┌─ Data listing
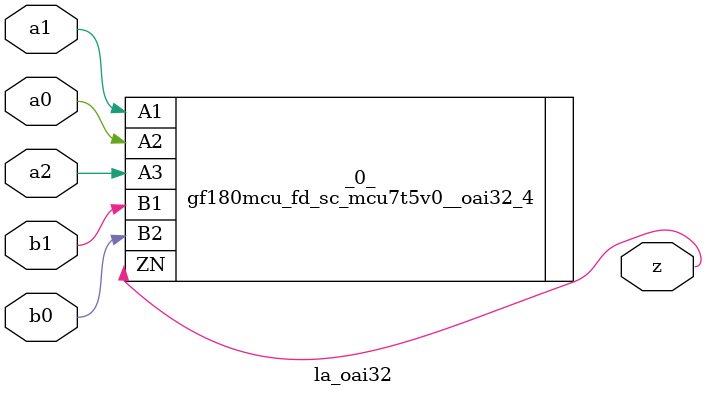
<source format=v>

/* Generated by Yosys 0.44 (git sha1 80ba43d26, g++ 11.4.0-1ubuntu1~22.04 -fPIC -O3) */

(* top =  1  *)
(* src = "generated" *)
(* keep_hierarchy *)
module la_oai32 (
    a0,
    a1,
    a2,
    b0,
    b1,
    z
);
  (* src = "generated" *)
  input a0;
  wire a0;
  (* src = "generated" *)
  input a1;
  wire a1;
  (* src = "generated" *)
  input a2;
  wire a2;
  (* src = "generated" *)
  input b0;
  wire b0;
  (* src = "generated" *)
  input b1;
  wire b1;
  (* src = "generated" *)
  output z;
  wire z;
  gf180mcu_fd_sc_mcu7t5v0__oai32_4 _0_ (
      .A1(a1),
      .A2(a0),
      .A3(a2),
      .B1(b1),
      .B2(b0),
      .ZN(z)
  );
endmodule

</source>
└─
┌─ Data listing
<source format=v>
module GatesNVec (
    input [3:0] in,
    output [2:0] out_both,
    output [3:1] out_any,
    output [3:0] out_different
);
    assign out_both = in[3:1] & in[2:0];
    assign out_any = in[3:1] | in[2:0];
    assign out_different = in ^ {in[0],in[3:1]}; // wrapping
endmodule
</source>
└─
• [Prompt]: The lines above that hold the word "input" need counting; write the count and nothing more.

• [Answer to the exercise]: 6